Tiago Rodrigues Santos[1]  

 

Após a reportagem do Fantástico, no dia 3/01, sobre a “farra na reforma agrária”, fui interpelado por colegas e alunos sobre o assunto. Entre as leituras possíveis, penso que o essencial omitido pela matéria seja a lógica por trás das irregularidades citadas.

Prioritariamente, ressalto a secular e proposital “má gestão” das terras no Brasil. A Lei de Terras de 1850 determinava, entre outras coisas, que as terras que não tivesse doação comprovada pela Coroa deveriam ser devolvidas ao Estado. Porém, nunca houve um levantamento profundo que nos permitisse conhecer a malha fundiária dos estados e da União,  e o que vemos é a apropriação privada do bem comum. Não por acaso, é no andamento dos processos de desapropriação que encontramos títulos viciados ou incompatíveis com as terras ocupadas pelos latifundiários. Não parece, mas é a luta pela reforma agrária que fiscaliza as terras no Brasil.

Depois, destaco o desmantelamento dos órgãos ligados à fiscalização e gestão das terras, a exemplo do INCRA e da CDA. Só para ter ideia: segundo dados do sindicato dos servidores do INCRA, em 1987 havia 10 mil profissionais para o trabalho de fiscalização de terras e gestão dos 67 assentamentos existentes; todavia, em 2014, quando havia mais de nove mil assentamentos, a autarquia contava com pouco mais de cinco mil servidores. Já a CDA, órgão responsável pela regularização fundiária e pela identificação das terras devolutas do estado da Bahia, tem atuado com poucos funcionários, em sua maioria contratados, o que compromete qualquer tentativa séria de fiscalização.

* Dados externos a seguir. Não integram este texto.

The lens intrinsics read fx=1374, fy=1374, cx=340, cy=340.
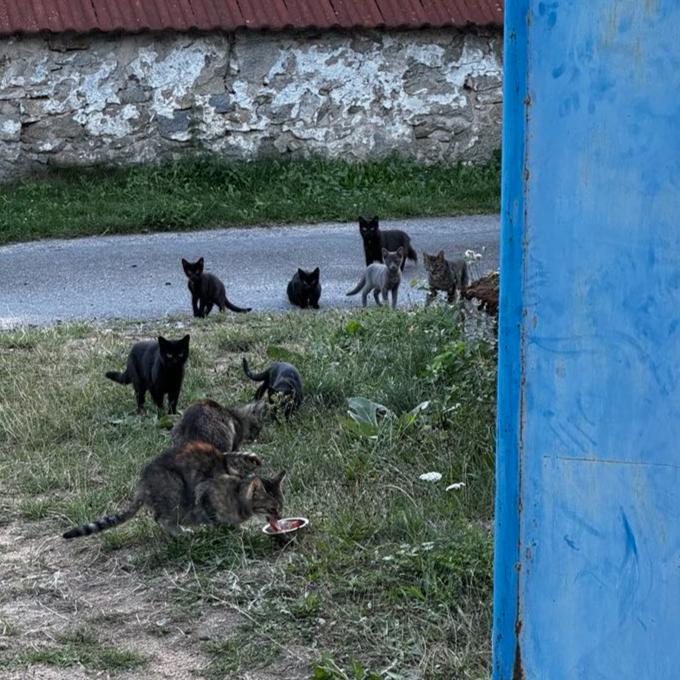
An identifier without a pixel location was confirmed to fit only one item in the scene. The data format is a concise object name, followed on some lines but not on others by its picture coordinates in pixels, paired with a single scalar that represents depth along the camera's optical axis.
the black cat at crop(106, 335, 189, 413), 7.19
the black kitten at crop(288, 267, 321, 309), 10.62
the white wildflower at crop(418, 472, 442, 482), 5.75
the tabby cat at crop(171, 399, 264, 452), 6.17
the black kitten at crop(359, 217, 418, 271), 11.98
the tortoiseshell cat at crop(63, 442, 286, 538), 5.38
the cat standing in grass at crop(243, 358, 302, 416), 6.92
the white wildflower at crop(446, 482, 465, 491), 5.61
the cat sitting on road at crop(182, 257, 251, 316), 10.28
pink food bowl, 5.23
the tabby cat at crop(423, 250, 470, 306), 9.99
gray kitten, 10.80
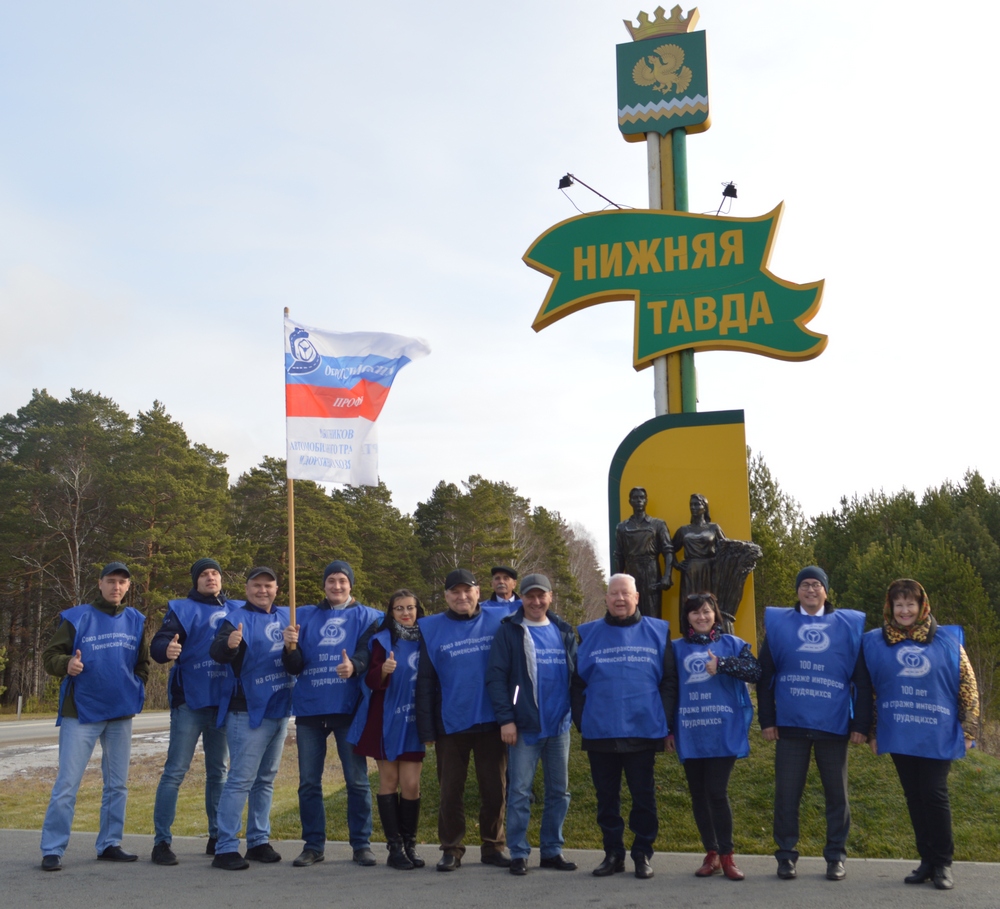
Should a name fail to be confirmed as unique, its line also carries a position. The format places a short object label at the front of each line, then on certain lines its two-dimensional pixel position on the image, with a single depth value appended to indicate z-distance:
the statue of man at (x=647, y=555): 10.06
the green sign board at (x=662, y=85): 11.80
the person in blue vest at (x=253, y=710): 5.89
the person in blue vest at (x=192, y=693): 6.10
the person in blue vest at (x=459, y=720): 5.77
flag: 6.63
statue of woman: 9.93
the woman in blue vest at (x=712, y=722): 5.50
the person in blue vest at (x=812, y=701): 5.52
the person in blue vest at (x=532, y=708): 5.63
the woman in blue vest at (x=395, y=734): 5.86
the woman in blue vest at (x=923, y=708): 5.30
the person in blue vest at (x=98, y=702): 5.95
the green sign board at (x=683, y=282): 10.96
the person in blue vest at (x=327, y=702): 6.02
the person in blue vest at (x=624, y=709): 5.51
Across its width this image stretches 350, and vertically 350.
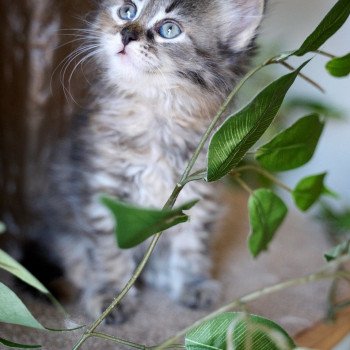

A lógica da gestão das terras do Brasil continua obedecendo aos interesses das classes dominantes do campo, que não terão seus estabelecimentos fiscalizados, não serão objetos de difamação no Fantástico – como foi a reforma agrária - e, com o apoio e/ou omissão do Estado, poderão continuar livres para se apropriar privadamente de mais porções da natureza. Não é fantástico?